■ **Your objective**:
Duplicate the passage of the Senate speech on the same-sex relationships bill word for word, from "Discriminating against people" up to and including "or their race.".

Senator BRANDIS (11:43 AM) —The opposition supports the Same-Sex Relationships (Equal Treatment in Commonwealth Laws—General Law Reform) Bill 2008. This bill is part of a suite of legislation, together with, in particular, the Same-Sex Relationships (Equal Treatment in Commonwealth Laws—Superannuation) Bill 2008, which has been considered by the parliament and by the Senate Standing Committee on Legal and Constitutional Affairs, whose purpose in aggregate is to eliminate discrimination against Australians in domestic relationships on the basis of their sexuality.

The legislation has been a long time coming. I will not repeat now what I had to say in this chamber on 14 October 2008 in debate on the Same-Sex Relationships (Equal Treatment in Commonwealth Laws—Superannuation) Bill 2008, when I set out at length the history of movements on both sides of politics for reform in this area, but may I refer to that speech as the principal exposition of the opposition’s position in relation to this matter. Might I also refer to the remarks made in the House of Representatives on the second reading of that bill on 4 June by the then Leader of the Opposition, Dr Brendan Nelson, and on the same day by the current Leader of the Opposition, Mr Malcolm Turnbull, in which they indicated their wholehearted support for that bill, to which this bill is a cognate piece of legislation. As Mr Turnbull said on 4 June in that debate:

Discriminating against people on the basis of their sexual orientation is as abhorrent as discriminating against them on the basis of their religion or their race.

■ **Raw data**:
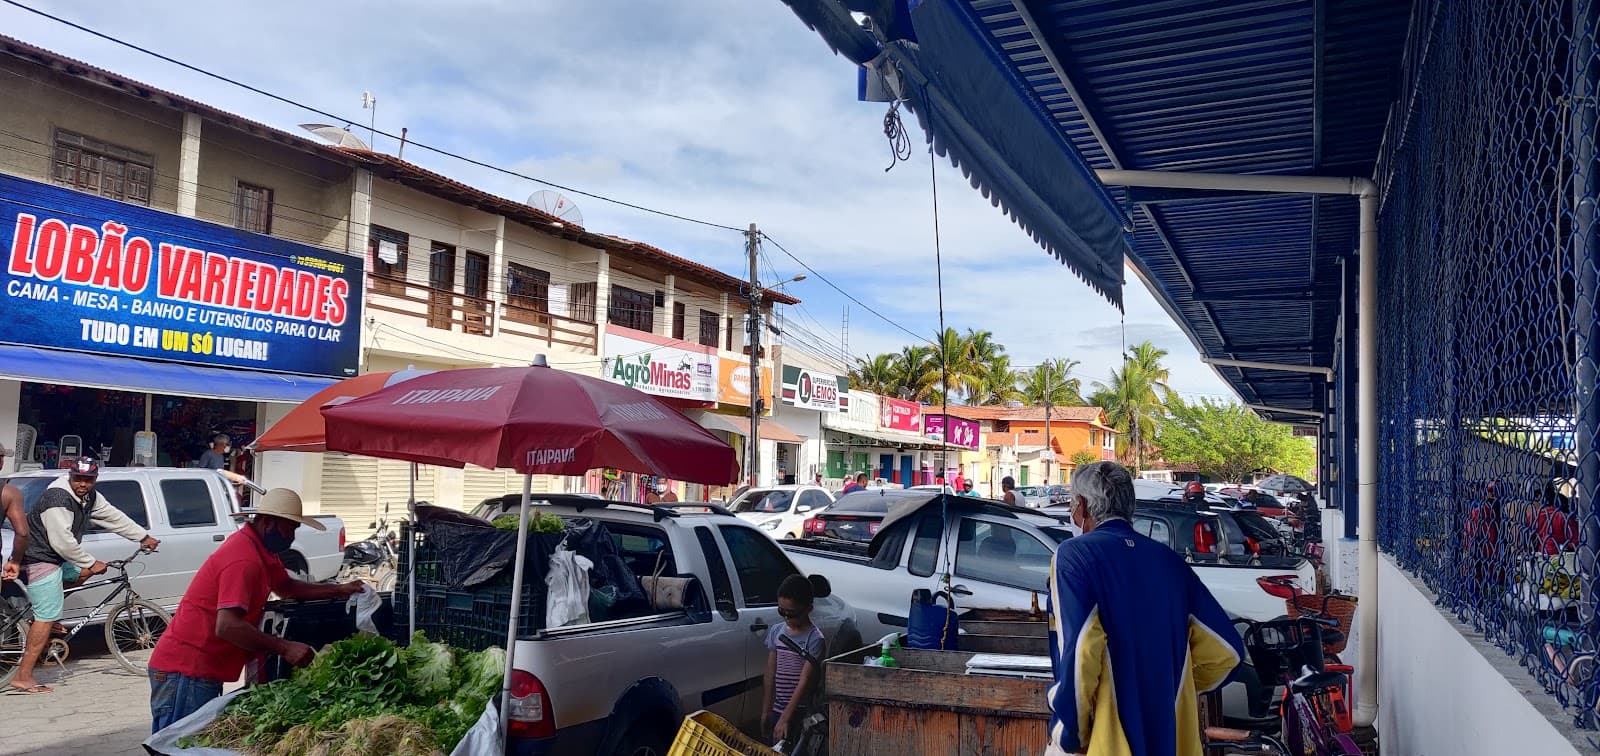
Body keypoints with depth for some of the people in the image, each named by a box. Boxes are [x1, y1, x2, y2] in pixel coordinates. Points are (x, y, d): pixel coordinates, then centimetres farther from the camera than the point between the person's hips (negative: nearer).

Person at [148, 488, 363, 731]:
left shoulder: (262, 551, 10)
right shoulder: (243, 559, -22)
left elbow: (287, 587, 24)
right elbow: (227, 626, -30)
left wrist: (338, 590, 12)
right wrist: (284, 648, -27)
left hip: (204, 670, 10)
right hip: (185, 671, -10)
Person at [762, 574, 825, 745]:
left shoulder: (814, 639, -14)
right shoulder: (776, 631, 4)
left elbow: (805, 681, -18)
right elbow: (771, 674, 10)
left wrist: (785, 717, -22)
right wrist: (767, 710, 11)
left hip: (802, 713, -5)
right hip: (778, 710, 5)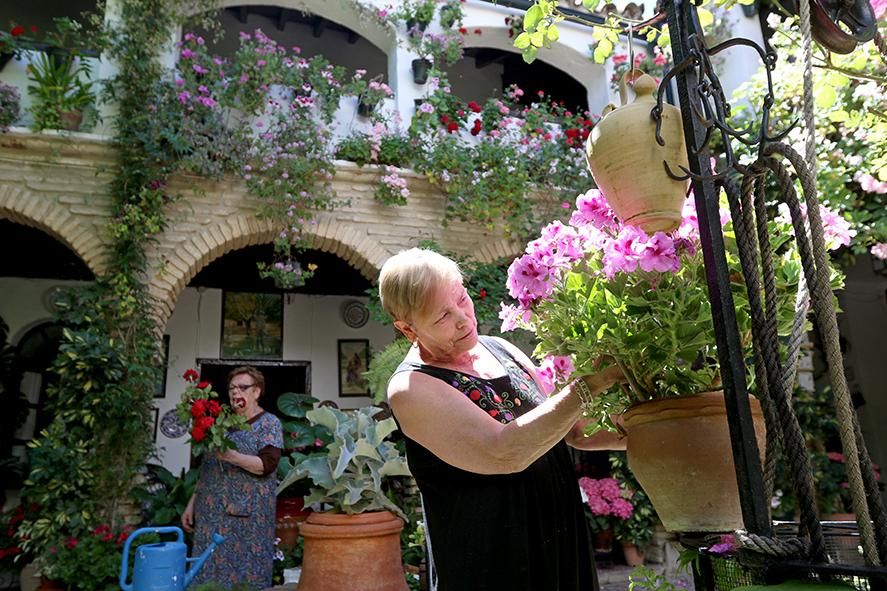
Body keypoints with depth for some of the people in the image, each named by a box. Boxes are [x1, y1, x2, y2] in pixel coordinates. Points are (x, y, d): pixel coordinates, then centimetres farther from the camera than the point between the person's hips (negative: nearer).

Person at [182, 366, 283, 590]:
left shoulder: (269, 423, -3)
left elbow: (267, 465, -14)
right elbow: (206, 469, 20)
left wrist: (230, 456, -24)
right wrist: (192, 504, 15)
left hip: (248, 515, -6)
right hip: (212, 513, 6)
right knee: (209, 571, 7)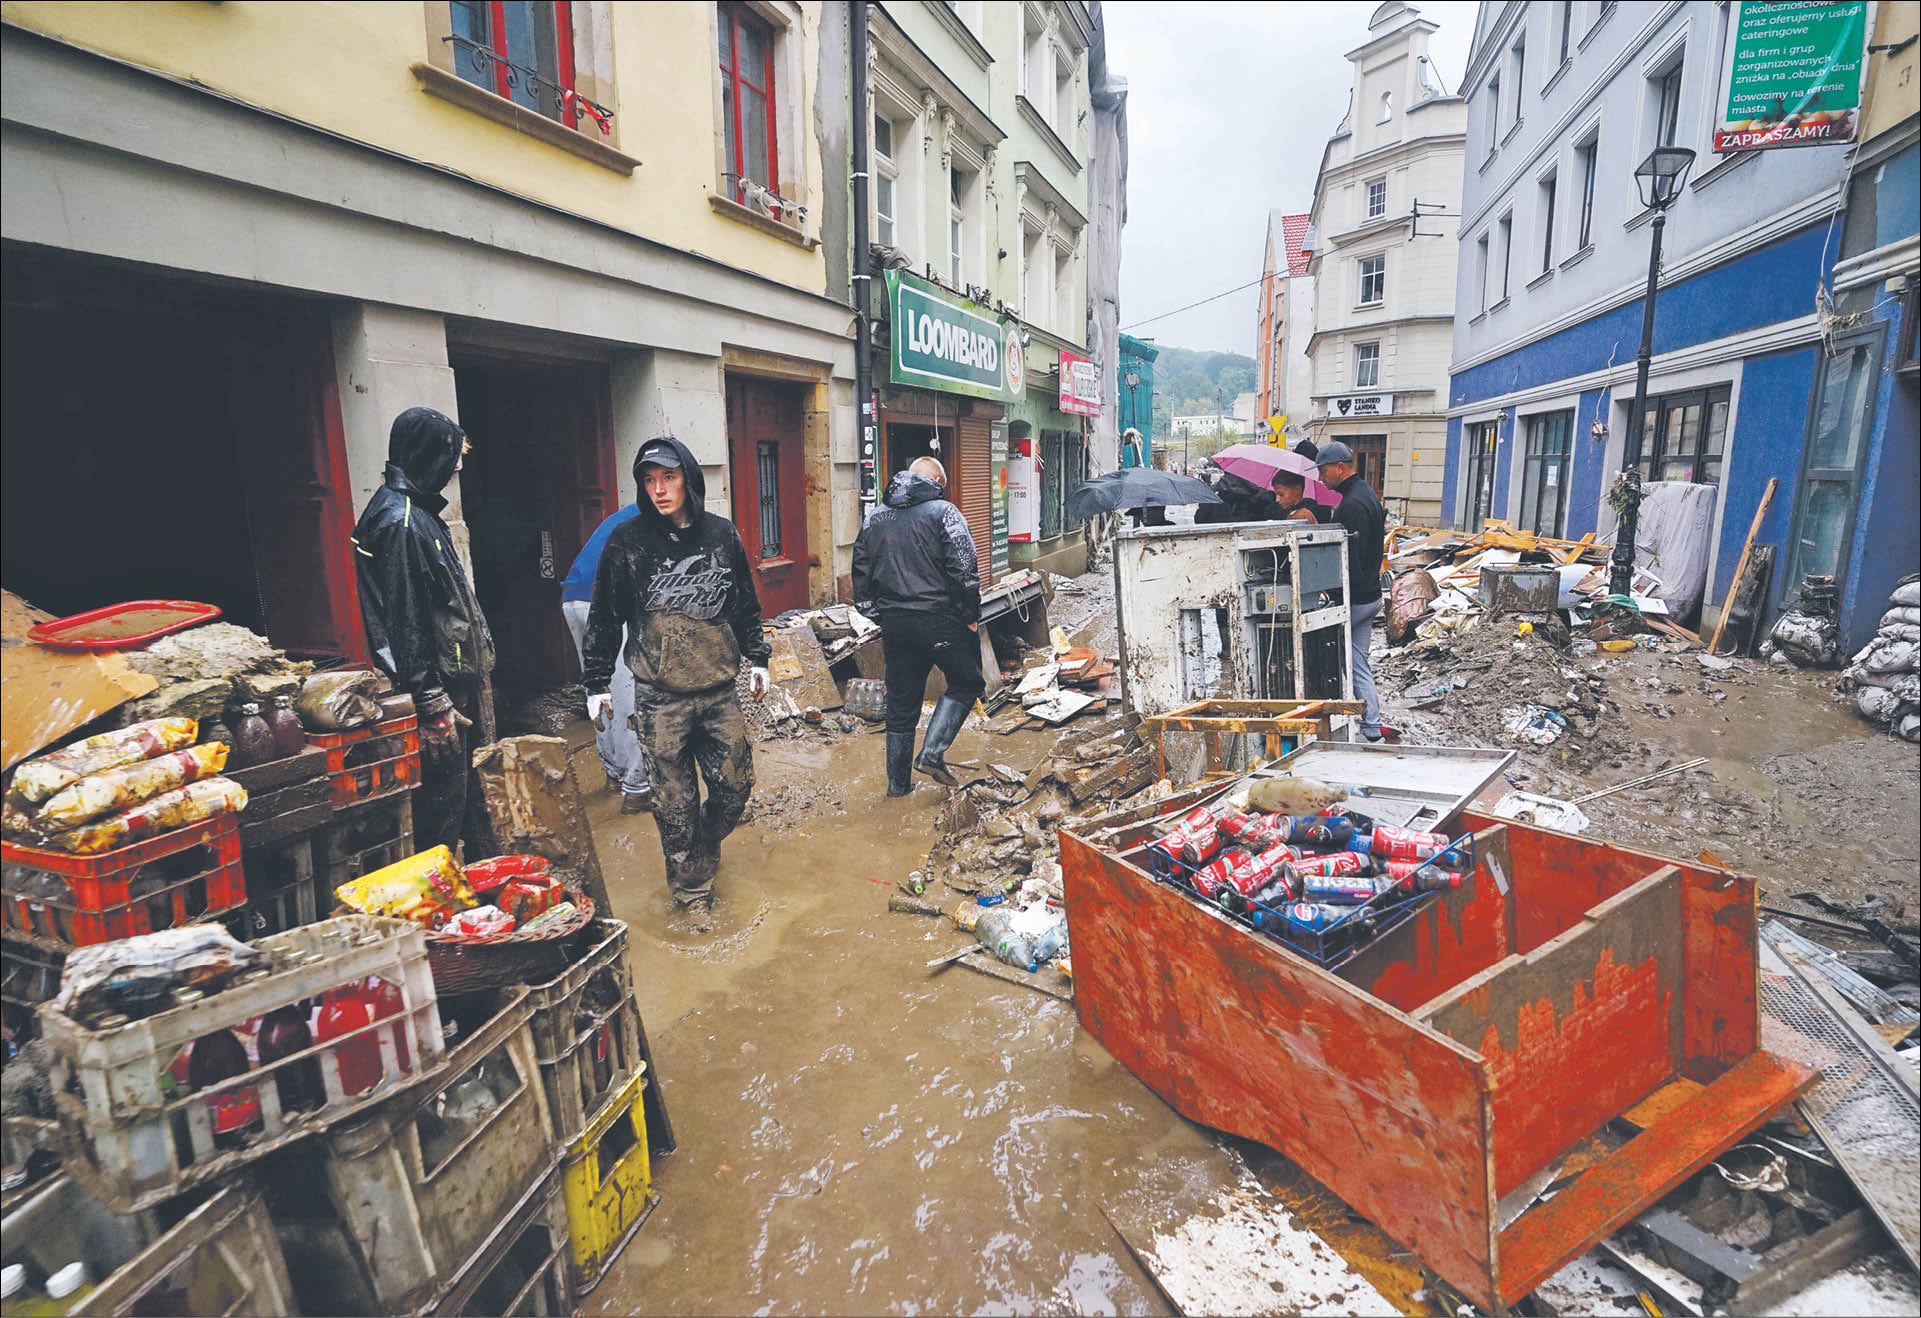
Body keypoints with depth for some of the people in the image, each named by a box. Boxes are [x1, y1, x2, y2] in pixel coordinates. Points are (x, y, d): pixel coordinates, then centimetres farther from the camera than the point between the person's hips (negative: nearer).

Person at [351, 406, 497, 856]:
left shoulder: (416, 511, 13)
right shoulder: (400, 523, -18)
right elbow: (406, 623, -21)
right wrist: (434, 705, -20)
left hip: (453, 680, 10)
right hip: (437, 689, -10)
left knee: (460, 796, 19)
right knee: (442, 804, 0)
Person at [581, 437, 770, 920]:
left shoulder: (722, 534, 4)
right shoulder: (628, 540, -4)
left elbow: (745, 604, 15)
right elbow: (604, 617, 1)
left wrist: (757, 658, 13)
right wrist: (597, 683, 1)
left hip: (719, 690, 3)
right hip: (660, 697, -2)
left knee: (736, 784, 10)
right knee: (675, 800, 4)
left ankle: (704, 850, 39)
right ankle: (691, 888, 23)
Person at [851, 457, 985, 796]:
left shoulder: (875, 519, 13)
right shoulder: (942, 511, -5)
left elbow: (861, 575, 14)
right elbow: (964, 569, -13)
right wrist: (971, 616, -4)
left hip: (894, 624, 6)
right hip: (939, 619, -5)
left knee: (901, 703, 13)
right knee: (966, 684, 12)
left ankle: (898, 783, 20)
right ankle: (931, 753, -2)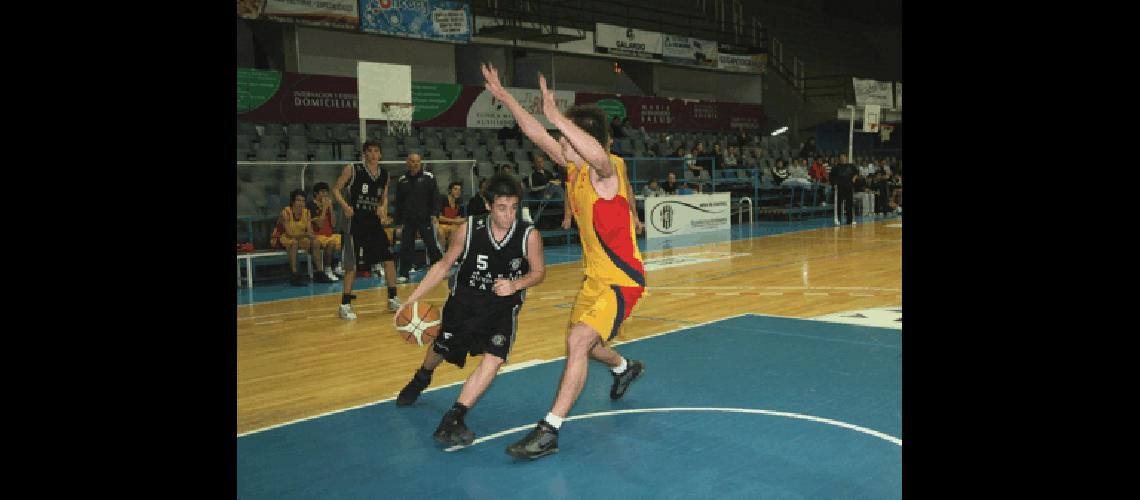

■ **Result of the exercise**:
Discriminating against people on the basis of their sexual orientation is as abhorrent as discriminating against them on the basis of their religion or their race.